> [Task item] Leave out every picture and set down, exactly, the lines below from the one holding "Archinger Neuburg –" up to and including the one holding "Коэффициент линейного расширения - 3.".

> [Data for the task]
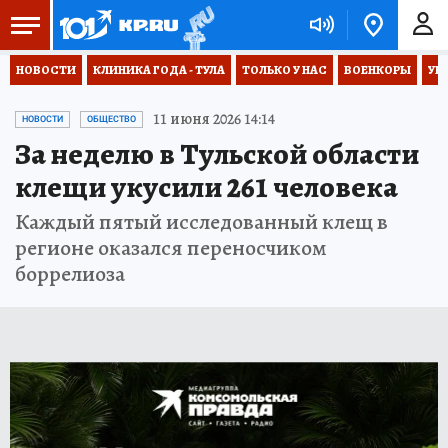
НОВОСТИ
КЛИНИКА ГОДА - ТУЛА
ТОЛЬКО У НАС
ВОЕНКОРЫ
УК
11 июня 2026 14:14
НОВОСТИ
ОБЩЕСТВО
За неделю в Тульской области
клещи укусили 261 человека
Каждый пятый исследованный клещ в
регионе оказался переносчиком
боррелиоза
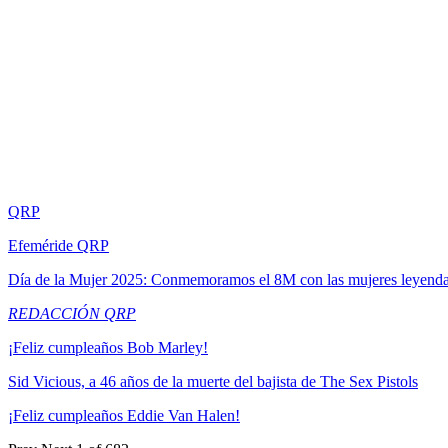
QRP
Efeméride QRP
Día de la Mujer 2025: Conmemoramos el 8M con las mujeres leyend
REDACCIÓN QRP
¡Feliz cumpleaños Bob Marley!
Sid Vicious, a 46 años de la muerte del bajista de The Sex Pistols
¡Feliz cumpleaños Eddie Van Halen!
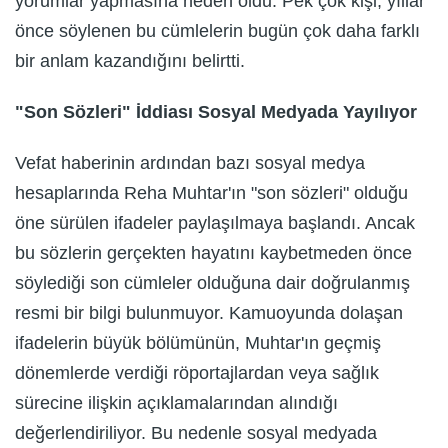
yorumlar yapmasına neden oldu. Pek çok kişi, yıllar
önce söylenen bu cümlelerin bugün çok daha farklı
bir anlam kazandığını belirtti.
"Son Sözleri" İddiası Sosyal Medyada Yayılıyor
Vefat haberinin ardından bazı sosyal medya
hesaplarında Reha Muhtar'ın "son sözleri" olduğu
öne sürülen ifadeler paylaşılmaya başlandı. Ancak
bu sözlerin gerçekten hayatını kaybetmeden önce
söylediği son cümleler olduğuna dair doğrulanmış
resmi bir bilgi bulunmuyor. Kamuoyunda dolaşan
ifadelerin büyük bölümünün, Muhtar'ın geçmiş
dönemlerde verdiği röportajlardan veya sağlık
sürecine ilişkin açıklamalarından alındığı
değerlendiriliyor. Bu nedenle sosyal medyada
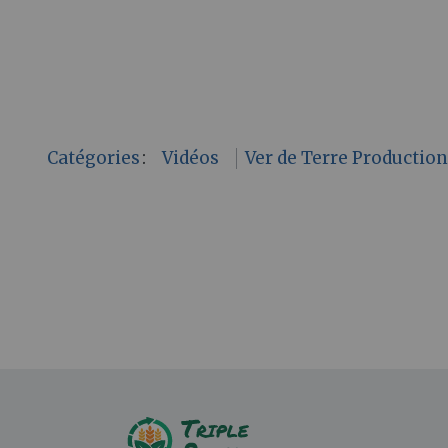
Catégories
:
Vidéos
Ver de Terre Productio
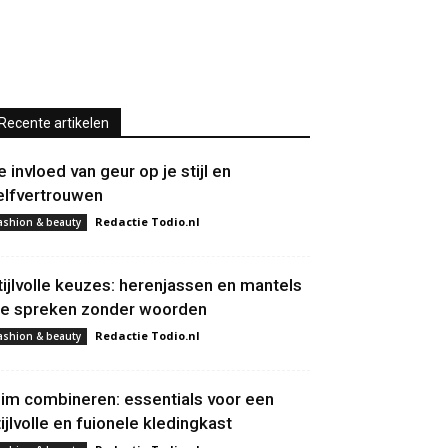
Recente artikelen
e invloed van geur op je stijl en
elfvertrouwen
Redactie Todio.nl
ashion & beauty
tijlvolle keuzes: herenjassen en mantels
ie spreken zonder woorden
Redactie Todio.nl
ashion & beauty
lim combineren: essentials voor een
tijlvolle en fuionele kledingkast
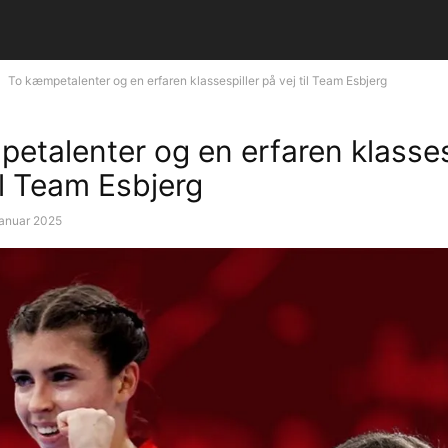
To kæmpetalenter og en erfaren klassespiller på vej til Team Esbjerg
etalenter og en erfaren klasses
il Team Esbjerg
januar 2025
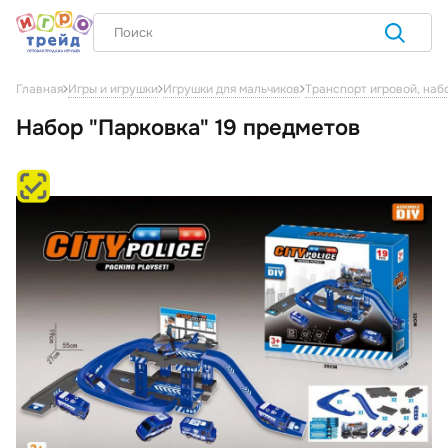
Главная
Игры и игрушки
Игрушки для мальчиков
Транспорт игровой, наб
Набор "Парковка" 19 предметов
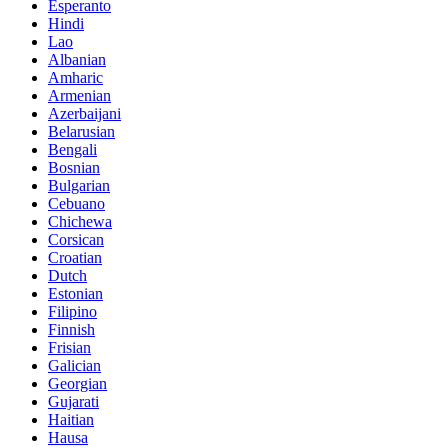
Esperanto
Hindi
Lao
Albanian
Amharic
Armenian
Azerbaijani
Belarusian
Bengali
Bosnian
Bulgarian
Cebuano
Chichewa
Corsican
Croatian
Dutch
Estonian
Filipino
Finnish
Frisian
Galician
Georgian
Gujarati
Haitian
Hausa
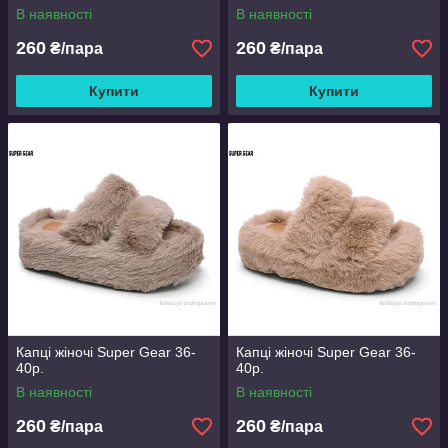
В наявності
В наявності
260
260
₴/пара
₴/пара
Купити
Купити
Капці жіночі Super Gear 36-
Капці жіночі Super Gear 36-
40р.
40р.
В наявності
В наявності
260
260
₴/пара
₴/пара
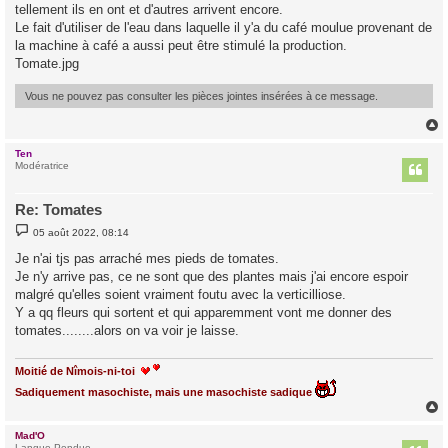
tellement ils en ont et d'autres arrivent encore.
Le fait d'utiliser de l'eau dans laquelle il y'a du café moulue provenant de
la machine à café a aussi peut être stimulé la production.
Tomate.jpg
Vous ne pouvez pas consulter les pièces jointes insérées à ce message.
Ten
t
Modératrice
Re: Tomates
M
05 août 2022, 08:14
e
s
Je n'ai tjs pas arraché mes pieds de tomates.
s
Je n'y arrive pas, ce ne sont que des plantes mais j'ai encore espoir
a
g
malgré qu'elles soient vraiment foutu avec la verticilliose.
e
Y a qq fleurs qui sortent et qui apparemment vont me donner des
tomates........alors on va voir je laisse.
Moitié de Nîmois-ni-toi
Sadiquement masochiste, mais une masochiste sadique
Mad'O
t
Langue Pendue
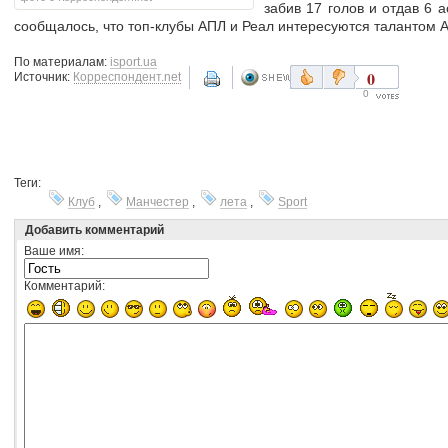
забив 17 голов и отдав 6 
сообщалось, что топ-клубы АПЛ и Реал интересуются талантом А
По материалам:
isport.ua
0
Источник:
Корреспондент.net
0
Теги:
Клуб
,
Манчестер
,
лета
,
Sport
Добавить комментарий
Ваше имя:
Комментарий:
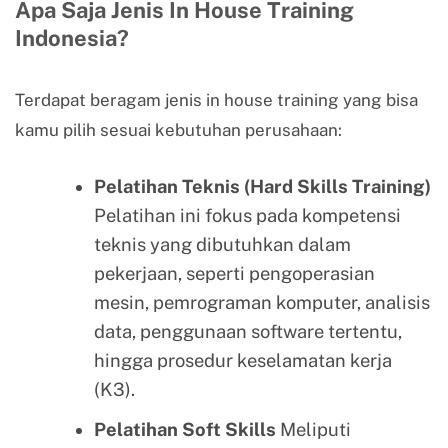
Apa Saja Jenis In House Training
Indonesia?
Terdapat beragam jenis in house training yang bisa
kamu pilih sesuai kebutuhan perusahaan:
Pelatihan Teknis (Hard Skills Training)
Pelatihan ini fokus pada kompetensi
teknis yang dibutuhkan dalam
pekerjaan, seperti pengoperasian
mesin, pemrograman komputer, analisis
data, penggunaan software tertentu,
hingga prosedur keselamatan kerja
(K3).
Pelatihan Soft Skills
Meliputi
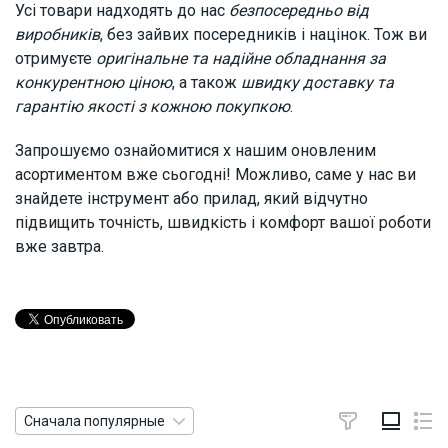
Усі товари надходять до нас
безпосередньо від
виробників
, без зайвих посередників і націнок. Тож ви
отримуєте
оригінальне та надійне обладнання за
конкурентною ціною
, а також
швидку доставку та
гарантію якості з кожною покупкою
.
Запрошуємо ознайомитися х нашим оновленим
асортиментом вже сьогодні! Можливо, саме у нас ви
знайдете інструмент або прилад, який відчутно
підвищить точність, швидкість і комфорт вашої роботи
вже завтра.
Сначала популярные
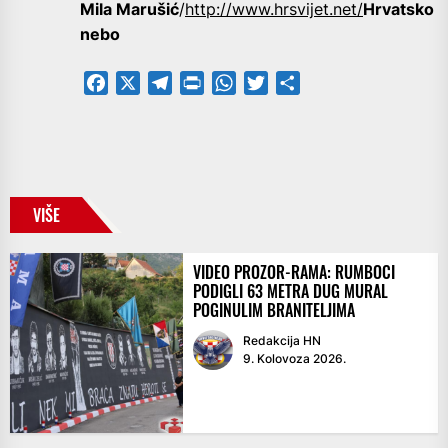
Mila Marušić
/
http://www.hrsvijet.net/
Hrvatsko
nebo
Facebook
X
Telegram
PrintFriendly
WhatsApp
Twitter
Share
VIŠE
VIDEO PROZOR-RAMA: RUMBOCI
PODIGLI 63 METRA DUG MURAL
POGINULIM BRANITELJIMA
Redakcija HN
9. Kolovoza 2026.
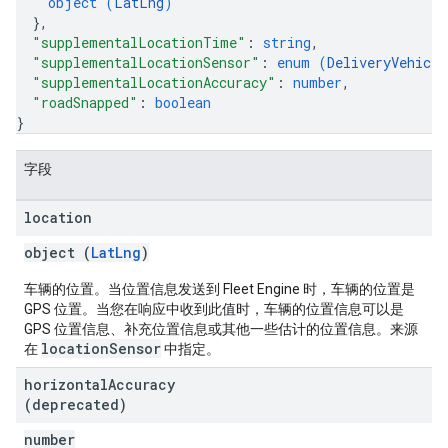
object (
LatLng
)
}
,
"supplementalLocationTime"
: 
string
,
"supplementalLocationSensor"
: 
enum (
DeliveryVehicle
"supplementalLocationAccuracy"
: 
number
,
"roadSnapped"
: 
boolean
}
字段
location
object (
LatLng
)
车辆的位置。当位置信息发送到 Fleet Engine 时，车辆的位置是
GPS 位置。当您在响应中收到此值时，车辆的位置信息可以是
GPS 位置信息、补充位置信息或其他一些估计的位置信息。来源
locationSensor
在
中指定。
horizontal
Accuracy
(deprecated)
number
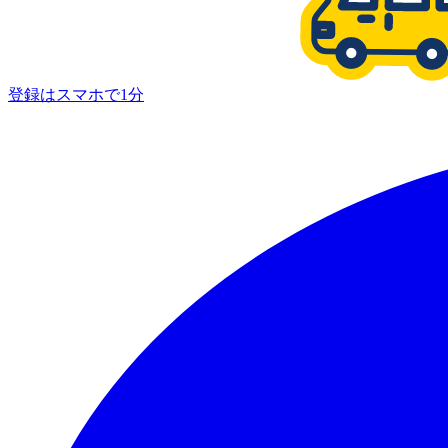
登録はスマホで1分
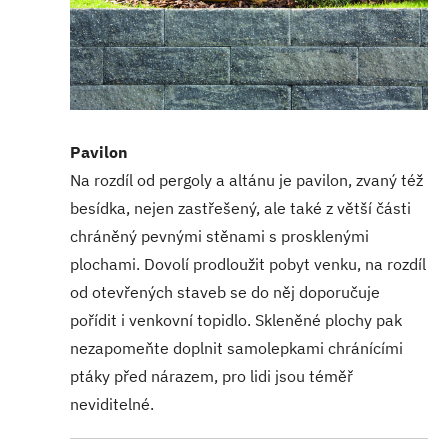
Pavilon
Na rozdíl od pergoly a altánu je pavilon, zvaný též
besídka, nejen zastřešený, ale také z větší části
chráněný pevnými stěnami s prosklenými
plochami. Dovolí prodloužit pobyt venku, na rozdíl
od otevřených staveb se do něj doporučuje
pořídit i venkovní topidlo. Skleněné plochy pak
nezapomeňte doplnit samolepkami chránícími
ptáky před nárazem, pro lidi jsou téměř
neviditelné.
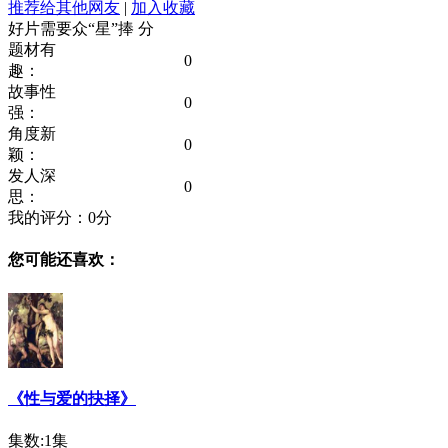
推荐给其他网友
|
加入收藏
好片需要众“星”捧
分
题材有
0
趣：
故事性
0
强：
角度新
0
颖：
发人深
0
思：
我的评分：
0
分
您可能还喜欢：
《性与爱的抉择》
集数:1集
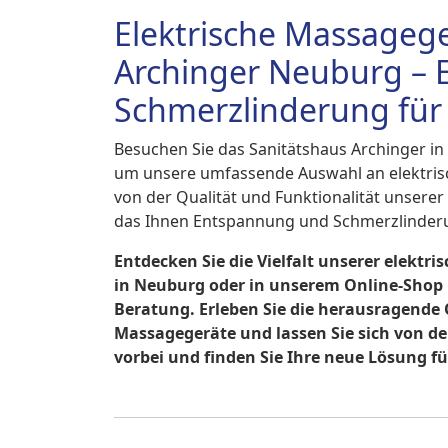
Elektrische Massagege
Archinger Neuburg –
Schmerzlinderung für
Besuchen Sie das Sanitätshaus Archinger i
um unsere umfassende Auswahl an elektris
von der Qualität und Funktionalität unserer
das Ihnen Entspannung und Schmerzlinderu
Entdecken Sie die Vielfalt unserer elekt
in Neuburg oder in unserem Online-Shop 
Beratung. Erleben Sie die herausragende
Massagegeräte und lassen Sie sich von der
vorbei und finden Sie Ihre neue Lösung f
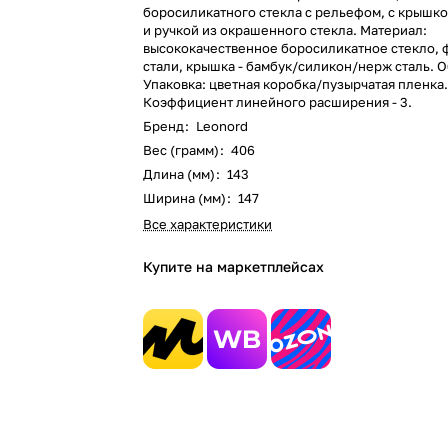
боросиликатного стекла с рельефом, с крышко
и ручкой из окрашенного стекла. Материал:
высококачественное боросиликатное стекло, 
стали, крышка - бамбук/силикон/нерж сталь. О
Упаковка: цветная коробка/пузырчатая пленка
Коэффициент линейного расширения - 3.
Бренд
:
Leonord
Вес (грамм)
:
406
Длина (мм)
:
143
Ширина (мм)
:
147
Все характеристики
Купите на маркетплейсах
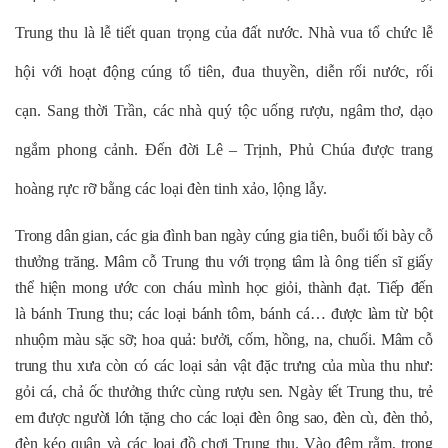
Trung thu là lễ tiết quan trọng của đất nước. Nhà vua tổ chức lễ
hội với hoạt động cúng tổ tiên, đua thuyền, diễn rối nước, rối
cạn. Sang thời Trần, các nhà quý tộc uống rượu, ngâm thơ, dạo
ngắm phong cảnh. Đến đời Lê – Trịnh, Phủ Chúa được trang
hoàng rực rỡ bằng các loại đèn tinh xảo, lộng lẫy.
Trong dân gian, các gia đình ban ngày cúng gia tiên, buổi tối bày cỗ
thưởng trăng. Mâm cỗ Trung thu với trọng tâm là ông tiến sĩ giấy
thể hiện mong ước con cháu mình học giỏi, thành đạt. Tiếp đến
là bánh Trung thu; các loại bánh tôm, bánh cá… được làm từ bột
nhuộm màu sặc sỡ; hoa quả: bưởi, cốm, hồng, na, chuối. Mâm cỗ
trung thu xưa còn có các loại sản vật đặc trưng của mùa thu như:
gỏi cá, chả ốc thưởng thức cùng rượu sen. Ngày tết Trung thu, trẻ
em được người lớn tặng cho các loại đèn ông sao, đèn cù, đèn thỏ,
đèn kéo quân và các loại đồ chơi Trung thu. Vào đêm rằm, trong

> [Exercise response]
Archinger Neuburg –
Schmerzlinderung für
Besuchen Sie das Sanitätshaus Archinger i
um unsere umfassende Auswahl an elektris
von der Qualität und Funktionalität unserer
das Ihnen Entspannung und Schmerzlinderu
Entdecken Sie die Vielfalt unserer elekt
in Neuburg oder in unserem Online-Shop 
Beratung. Erleben Sie die herausragende
Massagegeräte und lassen Sie sich von der
vorbei und finden Sie Ihre neue Lösung f
боросиликатного стекла с рельефом, с крышко
и ручкой из окрашенного стекла. Материал:
высококачественное боросиликатное стекло, 
стали, крышка - бамбук/силикон/нерж сталь. О
Упаковка: цветная коробка/пузырчатая пленка
Коэффициент линейного расширения - 3.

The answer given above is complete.